My use for the SuperTank Pro has been varied, I typically use an iPad Pro in addition to a DELL XPS laptop so I commonly use the SuperTank to charge these devices, when I am out on site away from mains power, in addition to charging or powering some of my smaller items (e.g. headphones and so on) and the Sony A7R 4 and other assorted camera gear. When I do have power (e.g. in the Car with my 60watt USB-C adapter, or at home with a 90 – 100W adapter), I commonly charge up the SuperTank Pro using port C1 (left), and then run my Laptop through Port 2, my iPad Pro through Port 3 and any other device through Port 4 and that seems to work very well.

In addition to my daily travels at a range of remote sites, I have also used the SuperTank Pro when travelling throughout the states of Australia for work (due to international closures there has been very little international travel). My first thought with the device is that it is not a small device and does have some weight to it, but in reality given the capacity of the battery there is little that can be done about the size. The device did come with a case however, I found personally it just created too much bulk and extra items for me to travel, and since I prefer to travel as light as I can, I opted to not use the case and just carry the battery with me in my backpack or whatever bag I have been carrying.

In terms of capacity, I have found it to be more than enough for most cases. Whilst more capacity would always be great, the trade off is that then it would not be airline safe so it would limit its usefulness so in my mind its a good balance between meeting the airline travel requirements, as well as being a good capacity.
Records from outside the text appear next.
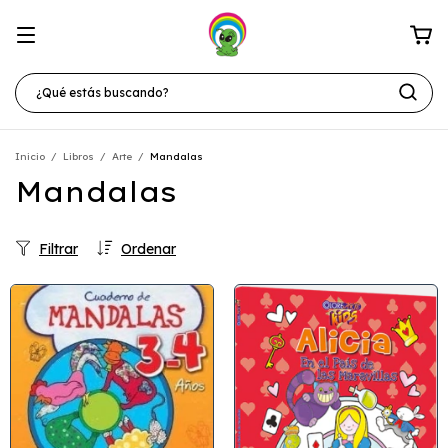
Inicio
/
Libros
/
Arte
/
Mandalas
Mandalas
Filtrar
Ordenar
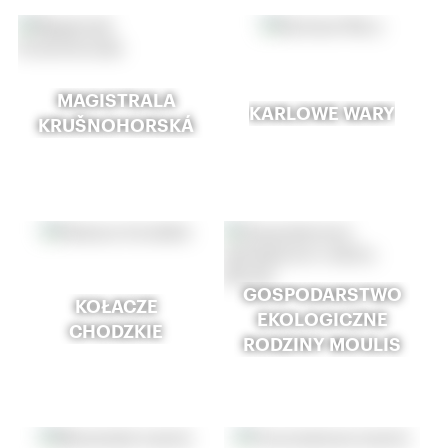
MAGISTRALA
KARLOWE WARY
KRUŠNOHORSKÁ
GOSPODARSTWO
KOŁACZE
EKOLOGICZNE
CHODZKIE
RODZINY MOULIS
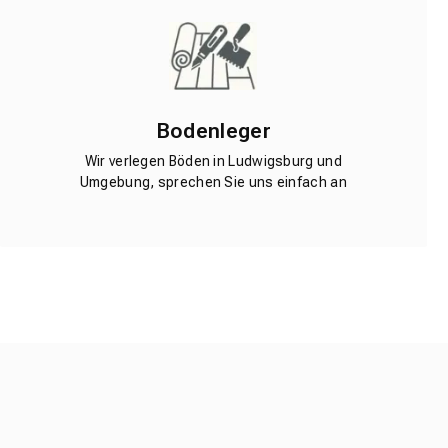
Bodenleger
Wir verlegen Böden in Ludwigsburg und
Umgebung, sprechen Sie uns einfach an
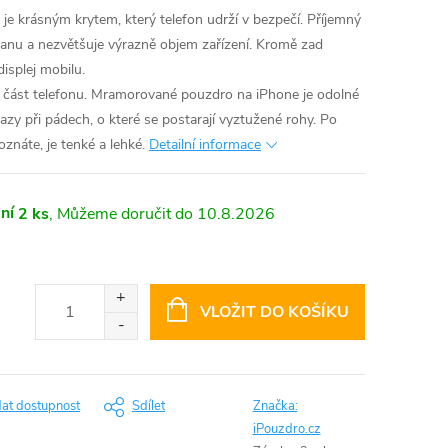
je krásným krytem, který telefon udrží v bezpečí. Příjemný
anu a nezvětšuje výrazně objem zařízení. Kromě zad
displej mobilu.
 část telefonu. Mramorované pouzdro na iPhone je odolné
azy při pádech, o které se postarají vyztužené rohy. Po
znáte, je tenké a lehké.
Detailní informace
ní
2 ks
10.8.2026
VLOŽIT DO KOŠÍKU
dat dostupnost
Sdílet
Značka:
iPouzdro.cz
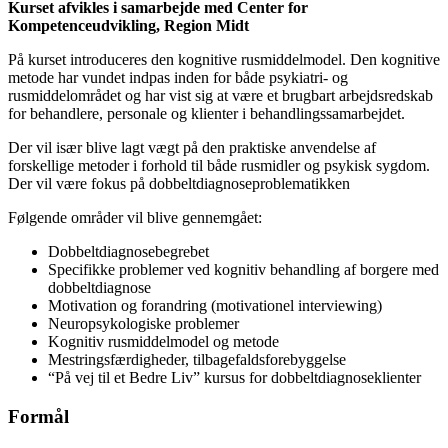
Kurset afvikles i samarbejde med Center for
Kompetenceudvikling, Region Midt
På kurset introduceres den kognitive rusmiddelmodel. Den kognitive
metode har vundet indpas inden for både psykiatri- og
rusmiddelområdet og har vist sig at være et brugbart arbejdsredskab
for behandlere, personale og klienter i behandlingssamarbejdet.
Der vil især blive lagt vægt på den praktiske anvendelse af
forskellige metoder i forhold til både rusmidler og psykisk sygdom.
Der vil være fokus på dobbeltdiagnoseproblematikken
Følgende områder vil blive gennemgået:
Dobbeltdiagnosebegrebet
Specifikke problemer ved kognitiv behandling af borgere med
dobbeltdiagnose
Motivation og forandring (motivationel interviewing)
Neuropsykologiske problemer
Kognitiv rusmiddelmodel og metode
Mestringsfærdigheder, tilbagefaldsforebyggelse
“På vej til et Bedre Liv” kursus for dobbeltdiagnoseklienter
Formål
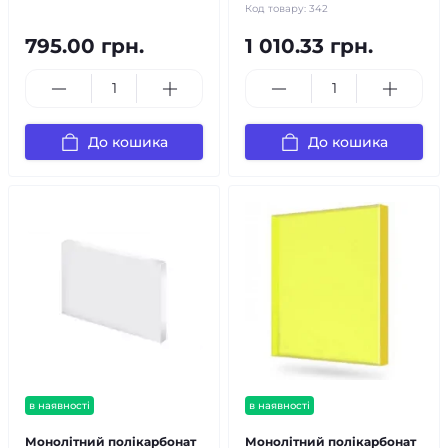
Код товару:
342
795.00 грн.
1 010.33 грн.
До кошика
До кошика
в наявності
в наявності
Монолітний полікарбонат
Монолітний полікарбонат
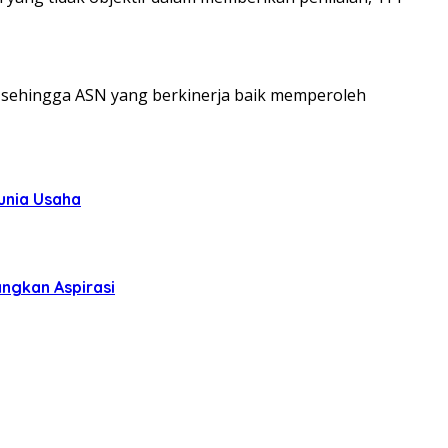
 sehingga ASN yang berkinerja baik memperoleh
unia Usaha
ngkan Aspirasi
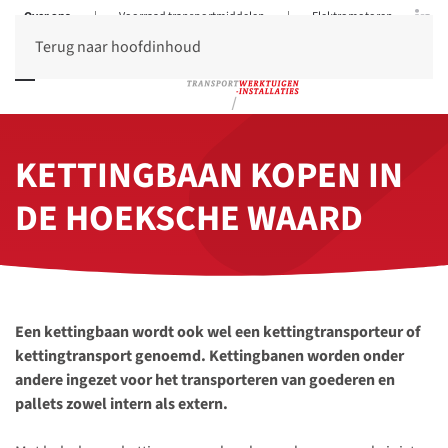
Over ons
|
Voorraad transportmiddelen
|
Elektromotoren
Terug naar hoofdinhoud
KETTINGBAAN KOPEN IN
DE HOEKSCHE WAARD
Een kettingbaan wordt ook wel een kettingtransporteur of
ketting­transport genoemd. Kettingbanen worden onder
andere ingezet voor het transporteren van goederen en
pallets zowel intern als extern.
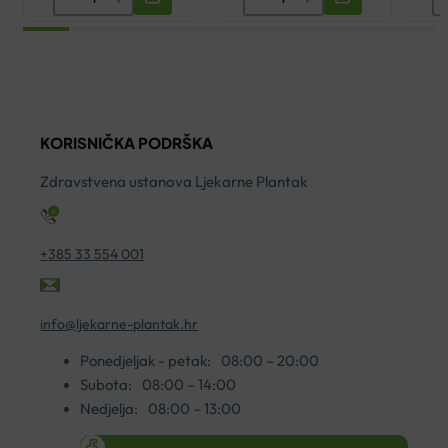
VITAMIN
MAGNEZIJ
V
CODE
375
C
IMUNO
ŠUMEĆE
5
C
TABLETE
A
500
A20
H
KORISNIČKA PODRŠKA
KAPSULE
količina
ko
A30
Zdravstvena ustanova Ljekarne Plantak
količina
+385 33 554 001
info@ljekarne-plantak.hr
Ponedjeljak - petak:
08:00 – 20:00
Subota:
08:00 – 14:00
Nedjelja:
08:00 – 13:00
Typically when I am charging the device (without any draw) from my 100W charger it usually takes between 90 – 120 minutes to charge. Because I don't have much in the way of devices to measure capacity I can't speak to its expect capacity, but I do find it is able to power my XPS laptop (about 60 watts) in addition to my iPad Pro and other devices (around 30+ watts) so for my use it seems fairly good.

One thing I did notice is that whilst the device does come with a USB-C to USB-A adapter, I found out that if you leave this in the device (even with no USB-A item connected) it does use a small amount of power and will very slowly drain the battery. I am guessing this is due to some of the circuitry in the adapter but it is a shame as the adapter is fairly small so can be easy to lose. I attached the USB-C to USB-A adapter directly to the multiple output charging cable (Baseus) but it would be great if it could be left in the device, or if there were more suppliers that made USB-C cables that had multiple outputs (e.g. iPhone, USB-C, Micro-USB) as these cables seem to not be very common.

All in all I have been very happy with the SuperTank Pro and would recommend it to anyone looking for a good USB battery bank, of course if all of your devices are USB-A based then its use might be a little bit more limited, but if you have multiple USB-C devices (e.g. USB-C laptop, iPad Pro and more) then I think the device is a great addition. Do note that the device does not come with a charger itself, so you will also need to make sure you have a USB-C charger (ideally up to 100W if you want to make use of pass through charging).